Ce qu’ont cependant reproché à Wolf les savans comme les poètes, c’est d’avoir nié l’existence d’Homère et d’avoir jeté ses cendres aux vents. Il ne vaut guère la peine de parler d’une élégie peu touchante lue à l’Institut dans les cent jours par le prince Lucien Bonaparte, et qui n’a guère de remarquable que le nom de l’auteur et la date de la composition. Un autre poète, M. de Châteaubriand, a déploré éloquemment la curiosité qui poussa Wolf à dévoiler une vérité désolante. Il semble que ce soit pour lui l’image de Saïs. Il ne veut rien perdre des aventures d’Homère. En dépit des anachronismes, il tient que la vie du père des fables a été écrite par Hérodote, père de l’histoire[1]. Choisissez vos croyances avec votre fantaisie, veillez soigneusement sur vos chimères, c’est votre droit de poète ; mais prenez garde que la vérité ne soit ici plus poétique que la fiction. N’est-ce rien en effet, si l’on veut se laisser aller à des impressions poétiques, que, dans la jeunesse du monde, la nation la plus favorisée qui fût jamais ait pris une voix pour raconter elle-même, dans un admirable langage, ses exploits et ses malheurs ? En présence de cette merveilleuse prosopopée, peut-on bien regretter l’œuvre d’un faux Hérodote, assemblage d’anecdotes puériles où tout accuse l’intention de résoudre, en avant l’air de les prévenir, des questions soulevées de tout temps sur la vie d’Homère ? La science semble être allée, cette fois, plus vite et plus loin que l’imagination. Je comprends les doutes, mais je ne puis concevoir les regrets. Il y avait autrefois deux poèmes dont les mérites, exaltés par les uns et rabaissés par les autres, n’étaient en réalité compris par personne. Aujourd’hui, devant l’Iliade et l’Odyssée agrandies, la critique se tait, l’admiration même hésite ; nous sentons qu’il y a là quelque chose placé au-dessus de notre jugement.

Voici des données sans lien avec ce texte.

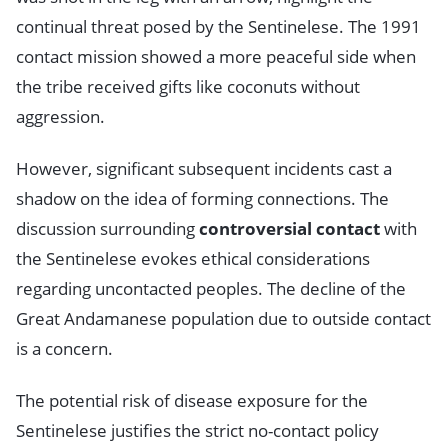
continual threat posed by the Sentinelese. The 1991
contact mission showed a more peaceful side when
the tribe received gifts like coconuts without
aggression.
However, significant subsequent incidents cast a
shadow on the idea of forming connections. The
discussion surrounding
controversial contact
with
the Sentinelese evokes ethical considerations
regarding uncontacted peoples. The decline of the
Great Andamanese population due to outside contact
is a concern.
The potential risk of disease exposure for the
Sentinelese justifies the strict no-contact policy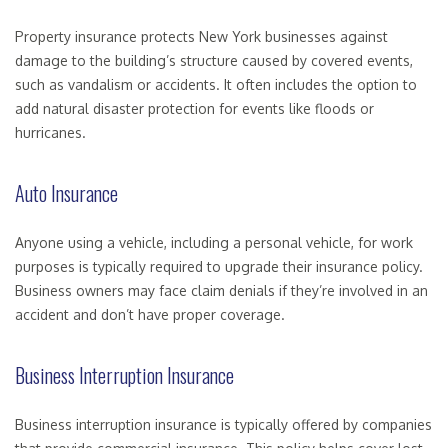
Property insurance protects New York businesses against
damage to the building’s structure caused by covered events,
such as vandalism or accidents. It often includes the option to
add natural disaster protection for events like floods or
hurricanes.
Auto Insurance
Anyone using a vehicle, including a personal vehicle, for work
purposes is typically required to upgrade their insurance policy.
Business owners may face claim denials if they’re involved in an
accident and don’t have proper coverage.
Business Interruption Insurance
Business interruption insurance is typically offered by companies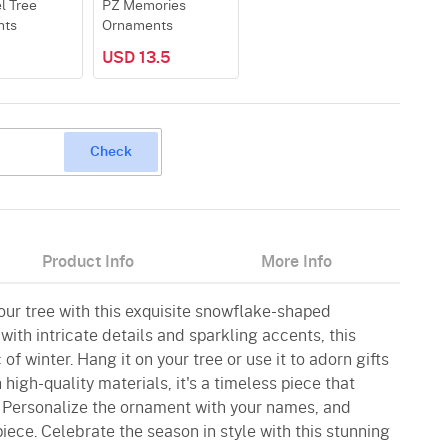
l Tree
PZ Memories
nts
Ornaments
USD 13.5
Check
Product Info
More Info
our tree with this exquisite snowflake-shaped
ith intricate details and sparkling accents, this
f winter. Hang it on your tree or use it to adorn gifts
 high-quality materials, it's a timeless piece that
 Personalize the ornament with your names, and
piece. Celebrate the season in style with this stunning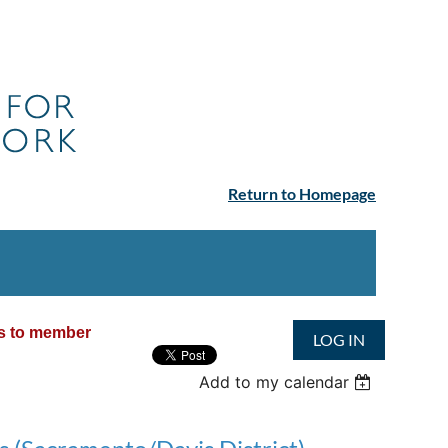
Return to Homepage
ss to member
LOG IN
Add to my calendar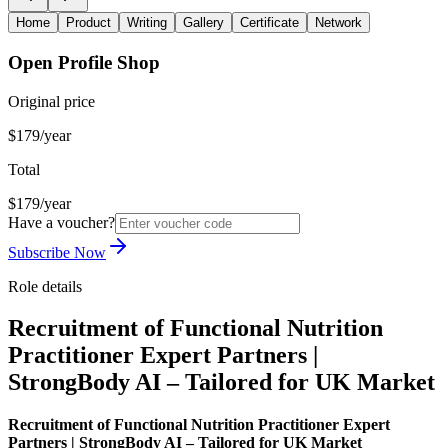
Home
Product
Writing
Gallery
Certificate
Network
Open Profile Shop
Original price
$179/year
Total
$179/year
Have a voucher?
Subscribe Now
Role details
Recruitment of Functional Nutrition
Practitioner Expert Partners |
StrongBody AI – Tailored for UK Market
Recruitment of Functional Nutrition Practitioner Expert
Partners | StrongBody AI – Tailored for UK Market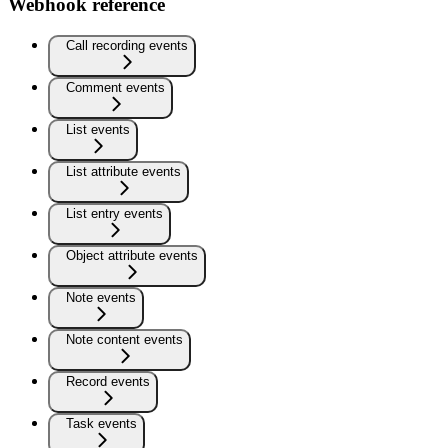
Webhook reference
Call recording events
Comment events
List events
List attribute events
List entry events
Object attribute events
Note events
Note content events
Record events
Task events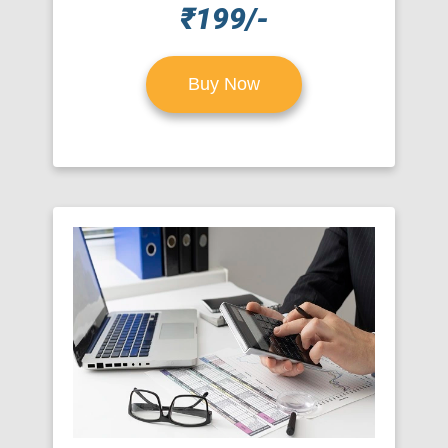
₹199/-
Buy Now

Après avoir dévoilé ses hardiesses, Wolf en chercha la justification dans l’histoire des poèmes homériques. Il insista particulièrement sur le travail de Pisistrate, qui, selon le témoignage précis de Pausanias, recueillit pour la première fois les poésies d’Homère éparses çà et là et uniquement confiées à la mémoire. Cicéron, les historiens Josèphe et Élien, le rhéteur Libanius[2], s’expriment dans les mêmes termes,

  1. Voyez Essai sur la littérature anglaise, t. I, p. 290.
  2. Voyez Cicéron, de Oratore, liv. III, chap. XXXIV ; Pausanias, liv. VII, ch. XXVI ; Josèphe, Traité contre Apion, liv. I, ch. II ; Élien, Variœ historioe, liv. XIII, ch. XIV ; Libanius, Panegyricus in Julianum, tom. 1, p. 170, édit. de Reiske.